Reports from the prelims, from expert witnesses who were once hopeful in regard to Carlson’s potentially fair, empowering and pro-woman stance, now believe that the new chairwoman has hijacked the pageant for her own glory (“We’re expecting a long on-air speech from her … mentioning she went to Stanford U, and claiming to have started the #MeToo movement”) and that perhaps she just wanted her own pageant “without doing all the work,” claimed the source.

Another enraged, off-the-record insider asked, “if she really wanted to empower the 51 girls who are competing, why not poll them and ask them if they wanted to do swimsuit?”

Karl Nilsson, spokesman for the Miss America Organization, dismissed these sources’ opinion.

“Journalism is not the anonymous rantings from naysayers lifted from message boards and reprinted as fact. This has slowly turned into a circus side show,” Nilsson responded via email. “You’re asking for comment simply to incite a reaction and to give legitimacy to these disgruntled voices who choose to hide in the dark. These attempts only perpetuate the spreading of more lies, untruths, and gossip. The focus is 51 amazing women who are here to compete to be crowned the next Miss America. How nice it would be if everyone else shared that same vision.”

Miss America 2018 Cara Mund claims she's been bullied by the pageant's new leaders.

Miss America drastically revamped

Is Miss America really a pageant? Not according to Carlson, who has turned the event into a “competition” and the contestants into “candidates.” Apparently, the newly-imagined event isn’t expected to have a runway, so the current Miss America won’t get to take her final walk down the runway before crowning her successor.  Not only are there no swimsuits and evening gowns, the sashes worn by the women will no longer say “Miss,” but only the state of origin. Does that mean, when the crown comes out and a victor is named for MA2019, that it could just say, “America?” “I guess the winner won’t get roses either,” joked one expert. “Carlson didn’t want the glitz and glamour often associated with the pageant, or whatever this is to be called.”

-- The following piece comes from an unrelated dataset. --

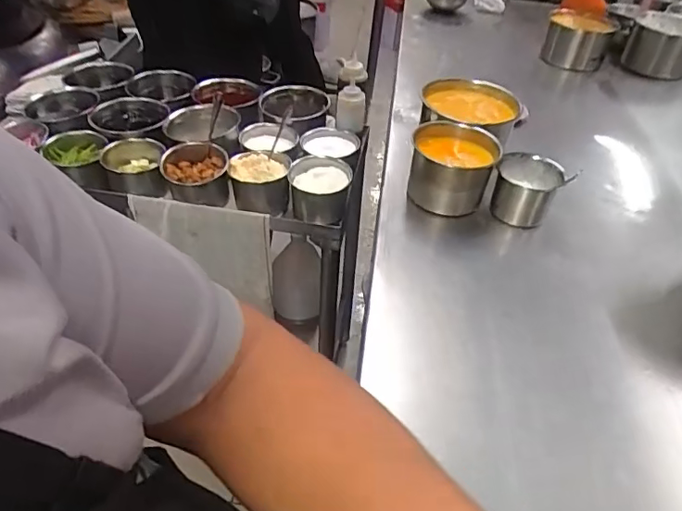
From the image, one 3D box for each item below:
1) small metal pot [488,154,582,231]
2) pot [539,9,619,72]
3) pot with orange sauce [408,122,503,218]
[{"bbox_3d":[0.327,-0.117,0.932,0.111,0.099,0.102,2,42,-2],"label":"small metal pot"},{"bbox_3d":[0.694,-0.628,1.553,0.187,0.132,0.155,18,44,15],"label":"pot"},{"bbox_3d":[0.199,-0.149,0.953,0.150,0.134,0.148,7,42,4],"label":"pot with orange sauce"}]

With all these changes going on with their investment, how does the Atlantic City business community who helped start the pageant in the first place feel about these seismic shifts?  How does Atlantic City’s Casino Reinvestment Development Authority (CRDA) feel after its recent additional $4.325 million supplemental subsidy went to Miss America’s coffers, for a total of a nearly $12 million pay-out over the past three years?

“The CRDA is currently in the third and final year of our contract with the Miss America Organization,” said CRDA communications manager Karen Martin. “ Nothing else is forthcoming at this time.”

Also on Wednesday, the organization was hit with a lawsuit for $100,000 by the Fox Rothschild law firm. The Miss America Organization said it would respond in legal papers, the Courier-Post reported.